#### [TASK STATEMENT]
Return all the lines below exactly. Any picture among them is omitted.

::::

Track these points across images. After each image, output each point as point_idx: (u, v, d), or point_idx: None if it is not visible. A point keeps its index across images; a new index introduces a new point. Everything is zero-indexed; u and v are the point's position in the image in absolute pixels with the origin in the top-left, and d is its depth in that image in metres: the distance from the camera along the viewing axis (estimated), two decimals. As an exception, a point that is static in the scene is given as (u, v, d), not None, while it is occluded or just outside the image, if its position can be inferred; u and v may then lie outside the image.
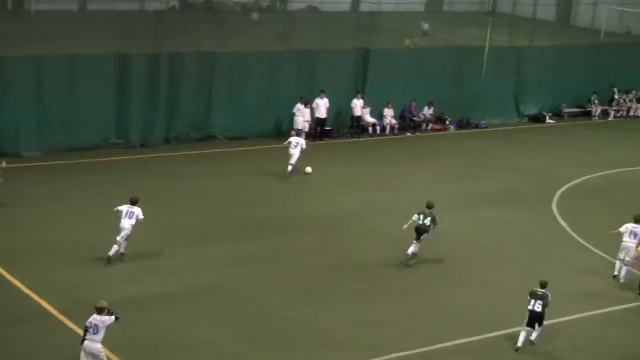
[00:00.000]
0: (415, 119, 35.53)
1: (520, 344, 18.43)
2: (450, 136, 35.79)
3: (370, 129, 34.64)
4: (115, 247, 20.67)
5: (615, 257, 22.47)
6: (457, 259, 22.85)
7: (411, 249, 22.19)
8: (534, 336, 18.61)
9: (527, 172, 31.00)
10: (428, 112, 35.87)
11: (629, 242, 22.07)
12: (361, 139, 34.03)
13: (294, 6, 45.74)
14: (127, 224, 20.65)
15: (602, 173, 31.50)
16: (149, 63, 30.27)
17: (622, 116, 40.64)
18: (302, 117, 32.48)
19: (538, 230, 25.49)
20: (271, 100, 32.60)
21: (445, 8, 40.74)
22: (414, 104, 35.41)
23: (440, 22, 39.16)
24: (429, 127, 35.97)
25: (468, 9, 41.25)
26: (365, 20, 37.64)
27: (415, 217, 22.19)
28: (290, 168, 28.10)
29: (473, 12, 40.74)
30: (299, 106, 32.39)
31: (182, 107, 31.19)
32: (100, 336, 15.50)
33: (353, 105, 34.07)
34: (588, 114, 39.97)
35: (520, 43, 38.93)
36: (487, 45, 37.63)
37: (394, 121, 34.98)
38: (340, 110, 34.27)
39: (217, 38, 35.81)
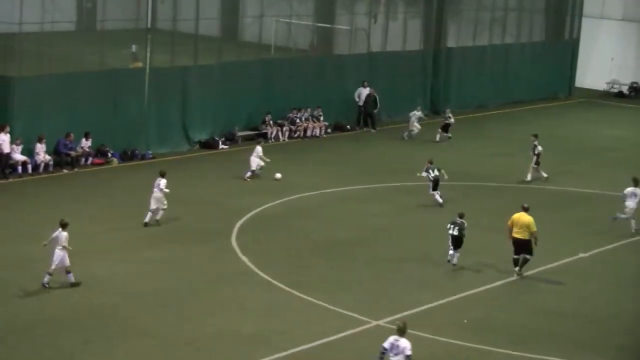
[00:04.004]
0: (72, 153, 35.54)
1: (453, 260, 27.39)
2: (113, 170, 36.16)
3: (20, 168, 34.20)
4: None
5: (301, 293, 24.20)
6: (122, 308, 23.37)
7: None
8: (455, 260, 27.28)
9: (202, 205, 32.07)
10: (86, 144, 36.02)
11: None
12: (9, 180, 33.52)
13: None
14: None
15: (280, 200, 33.30)
16: None
17: (298, 136, 43.01)
18: None
19: (218, 268, 26.60)
20: None
21: (99, 26, 40.92)
22: (70, 136, 35.40)
23: (94, 41, 39.30)
24: (89, 162, 36.14)
25: (124, 26, 41.73)
26: (3, 43, 37.04)
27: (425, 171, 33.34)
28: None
29: (129, 30, 41.29)
30: None
31: None
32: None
33: (0, 142, 33.55)
34: (263, 136, 41.84)
35: (184, 62, 40.12)
36: (147, 66, 38.45)
37: (47, 157, 34.78)
38: (-17, 149, 33.59)
39: None
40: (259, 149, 35.88)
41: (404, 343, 18.17)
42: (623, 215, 31.79)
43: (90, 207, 31.19)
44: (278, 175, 35.84)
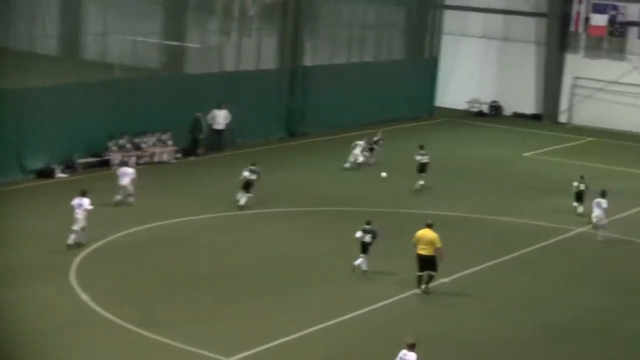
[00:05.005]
0: None
1: (356, 263, 28.68)
2: None
3: None
4: None
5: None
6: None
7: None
8: (364, 264, 28.69)
9: (36, 239, 30.62)
10: None
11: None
12: None
13: None
14: None
15: (126, 231, 32.18)
16: None
17: (145, 162, 41.76)
18: None
19: (53, 309, 25.31)
20: None
21: None
22: None
23: None
24: None
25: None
26: None
27: None
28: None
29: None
30: None
31: None
32: None
33: None
34: (106, 163, 40.57)
35: (17, 84, 38.38)
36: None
37: None
38: None
39: None
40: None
41: (412, 357, 19.71)
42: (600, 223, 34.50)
43: None
44: (383, 174, 38.25)
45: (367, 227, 28.92)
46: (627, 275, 31.67)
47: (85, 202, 30.18)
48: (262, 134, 48.85)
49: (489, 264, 31.36)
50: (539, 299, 28.73)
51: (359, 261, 28.92)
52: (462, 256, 31.11)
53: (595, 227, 34.63)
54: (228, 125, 45.81)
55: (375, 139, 45.45)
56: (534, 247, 33.54)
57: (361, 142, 44.38)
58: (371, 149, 44.94)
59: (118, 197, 34.68)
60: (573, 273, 31.49)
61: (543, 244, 34.07)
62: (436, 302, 27.72)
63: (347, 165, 43.70)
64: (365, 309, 26.58)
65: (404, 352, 20.01)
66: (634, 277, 31.59)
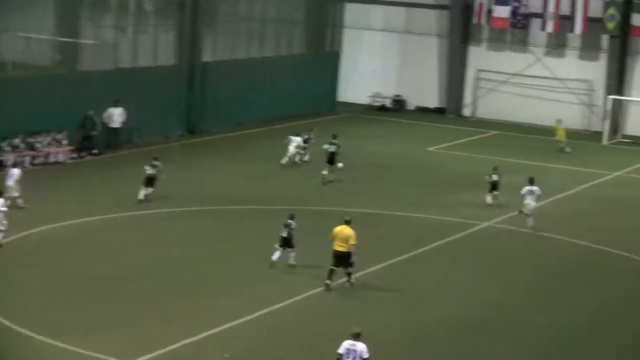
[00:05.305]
0: None
1: (275, 258, 29.13)
2: None
3: None
4: None
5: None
6: None
7: None
8: (291, 260, 29.21)
9: None
10: None
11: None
12: None
13: None
14: None
15: (23, 233, 31.54)
16: None
17: (40, 163, 41.13)
18: None
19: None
20: None
21: None
22: None
23: None
24: None
25: None
26: None
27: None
28: None
29: None
30: None
31: None
32: None
33: None
34: (-1, 164, 39.94)
35: None
36: None
37: None
38: None
39: None
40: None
41: (360, 347, 20.07)
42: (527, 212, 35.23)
43: None
44: (340, 165, 40.35)
45: (288, 221, 29.48)
46: (536, 270, 31.99)
47: (1, 202, 29.98)
48: (161, 131, 48.35)
49: (396, 260, 31.43)
50: (446, 295, 28.88)
51: (275, 255, 29.40)
52: (370, 253, 31.03)
53: (528, 214, 35.26)
54: (124, 123, 45.28)
55: (306, 136, 44.93)
56: (441, 242, 33.74)
57: (298, 138, 44.13)
58: (304, 147, 44.47)
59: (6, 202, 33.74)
60: (481, 268, 31.72)
61: (450, 238, 34.31)
62: (343, 298, 27.71)
63: (285, 161, 43.56)
64: (270, 308, 26.37)
65: (350, 343, 20.24)
66: (542, 271, 31.94)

::::

#### [EXERCISE ANSWER]
Track these points across images. After each image, output each point as point_idx: (u, v, d), or point_idx: None if it is not visible. A point keeps its index across images; a new index introduces a new point. Everything is zero-indexed; u and v are the point's position in the image in absolute pixels with the origin in the top-left, and d is its depth in that image in metres: the distance from the camera along the viewing axis (estimated), two decimals. As an exception, a point that is static in the scene is given as (u, v, d), not None, while it is occluded or just outside the image, if its position can be inferred; u and v may then lie outside the image.
[00:00.000]
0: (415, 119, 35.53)
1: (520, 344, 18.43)
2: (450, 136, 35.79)
3: (370, 129, 34.64)
4: (115, 247, 20.67)
5: (615, 257, 22.47)
6: (457, 259, 22.85)
7: (411, 249, 22.19)
8: (534, 336, 18.61)
9: (527, 172, 31.00)
10: (428, 112, 35.87)
11: (629, 242, 22.07)
12: (361, 139, 34.03)
13: (294, 6, 45.74)
14: (127, 224, 20.65)
15: (602, 173, 31.50)
16: (149, 63, 30.27)
17: (622, 116, 40.64)
18: (302, 117, 32.48)
19: (538, 230, 25.49)
20: (271, 100, 32.60)
21: (445, 8, 40.74)
22: (414, 104, 35.41)
23: (440, 22, 39.16)
24: (429, 127, 35.97)
25: (468, 9, 41.25)
26: (365, 20, 37.64)
27: (415, 217, 22.19)
28: (290, 168, 28.10)
29: (473, 12, 40.74)
30: (299, 106, 32.39)
31: (182, 107, 31.19)
32: (100, 336, 15.50)
33: (353, 105, 34.07)
34: (588, 114, 39.97)
35: (520, 43, 38.93)
36: (487, 45, 37.63)
37: (394, 121, 34.98)
38: (340, 110, 34.27)
39: (217, 38, 35.81)
[00:04.004]
0: (72, 153, 35.54)
1: (453, 260, 27.39)
2: (113, 170, 36.16)
3: (20, 168, 34.20)
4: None
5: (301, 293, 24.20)
6: (122, 308, 23.37)
7: None
8: (455, 260, 27.28)
9: (202, 205, 32.07)
10: (86, 144, 36.02)
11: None
12: (9, 180, 33.52)
13: None
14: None
15: (280, 200, 33.30)
16: None
17: (298, 136, 43.01)
18: None
19: (218, 268, 26.60)
20: None
21: (99, 26, 40.92)
22: (70, 136, 35.40)
23: (94, 41, 39.30)
24: (89, 162, 36.14)
25: (124, 26, 41.73)
26: (3, 43, 37.04)
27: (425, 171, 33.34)
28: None
29: (129, 30, 41.29)
30: None
31: None
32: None
33: (0, 142, 33.55)
34: (263, 136, 41.84)
35: (184, 62, 40.12)
36: (147, 66, 38.45)
37: (47, 157, 34.78)
38: (-17, 149, 33.59)
39: None
40: (259, 149, 35.88)
41: (404, 343, 18.17)
42: (623, 215, 31.79)
43: (90, 207, 31.19)
44: (278, 175, 35.84)
[00:05.005]
0: None
1: (356, 263, 28.68)
2: None
3: None
4: None
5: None
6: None
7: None
8: (364, 264, 28.69)
9: (36, 239, 30.62)
10: None
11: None
12: None
13: None
14: None
15: (126, 231, 32.18)
16: None
17: (145, 162, 41.76)
18: None
19: (53, 309, 25.31)
20: None
21: None
22: None
23: None
24: None
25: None
26: None
27: None
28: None
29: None
30: None
31: None
32: None
33: None
34: (106, 163, 40.57)
35: (17, 84, 38.38)
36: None
37: None
38: None
39: None
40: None
41: (412, 357, 19.71)
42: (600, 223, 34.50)
43: None
44: (383, 174, 38.25)
45: (367, 227, 28.92)
46: (627, 275, 31.67)
47: (85, 202, 30.18)
48: (262, 134, 48.85)
49: (489, 264, 31.36)
50: (539, 299, 28.73)
51: (359, 261, 28.92)
52: (462, 256, 31.11)
53: (595, 227, 34.63)
54: (228, 125, 45.81)
55: (375, 139, 45.45)
56: (534, 247, 33.54)
57: (361, 142, 44.38)
58: (371, 149, 44.94)
59: (118, 197, 34.68)
60: (573, 273, 31.49)
61: (543, 244, 34.07)
62: (436, 302, 27.72)
63: (347, 165, 43.70)
64: (365, 309, 26.58)
65: (404, 352, 20.01)
66: (634, 277, 31.59)
[00:05.305]
0: None
1: (275, 258, 29.13)
2: None
3: None
4: None
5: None
6: None
7: None
8: (291, 260, 29.21)
9: None
10: None
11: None
12: None
13: None
14: None
15: (23, 233, 31.54)
16: None
17: (40, 163, 41.13)
18: None
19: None
20: None
21: None
22: None
23: None
24: None
25: None
26: None
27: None
28: None
29: None
30: None
31: None
32: None
33: None
34: (-1, 164, 39.94)
35: None
36: None
37: None
38: None
39: None
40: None
41: (360, 347, 20.07)
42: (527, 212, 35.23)
43: None
44: (340, 165, 40.35)
45: (288, 221, 29.48)
46: (536, 270, 31.99)
47: (1, 202, 29.98)
48: (161, 131, 48.35)
49: (396, 260, 31.43)
50: (446, 295, 28.88)
51: (275, 255, 29.40)
52: (370, 253, 31.03)
53: (528, 214, 35.26)
54: (124, 123, 45.28)
55: (306, 136, 44.93)
56: (441, 242, 33.74)
57: (298, 138, 44.13)
58: (304, 147, 44.47)
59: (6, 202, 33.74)
60: (481, 268, 31.72)
61: (450, 238, 34.31)
62: (343, 298, 27.71)
63: (285, 161, 43.56)
64: (270, 308, 26.37)
65: (350, 343, 20.24)
66: (542, 271, 31.94)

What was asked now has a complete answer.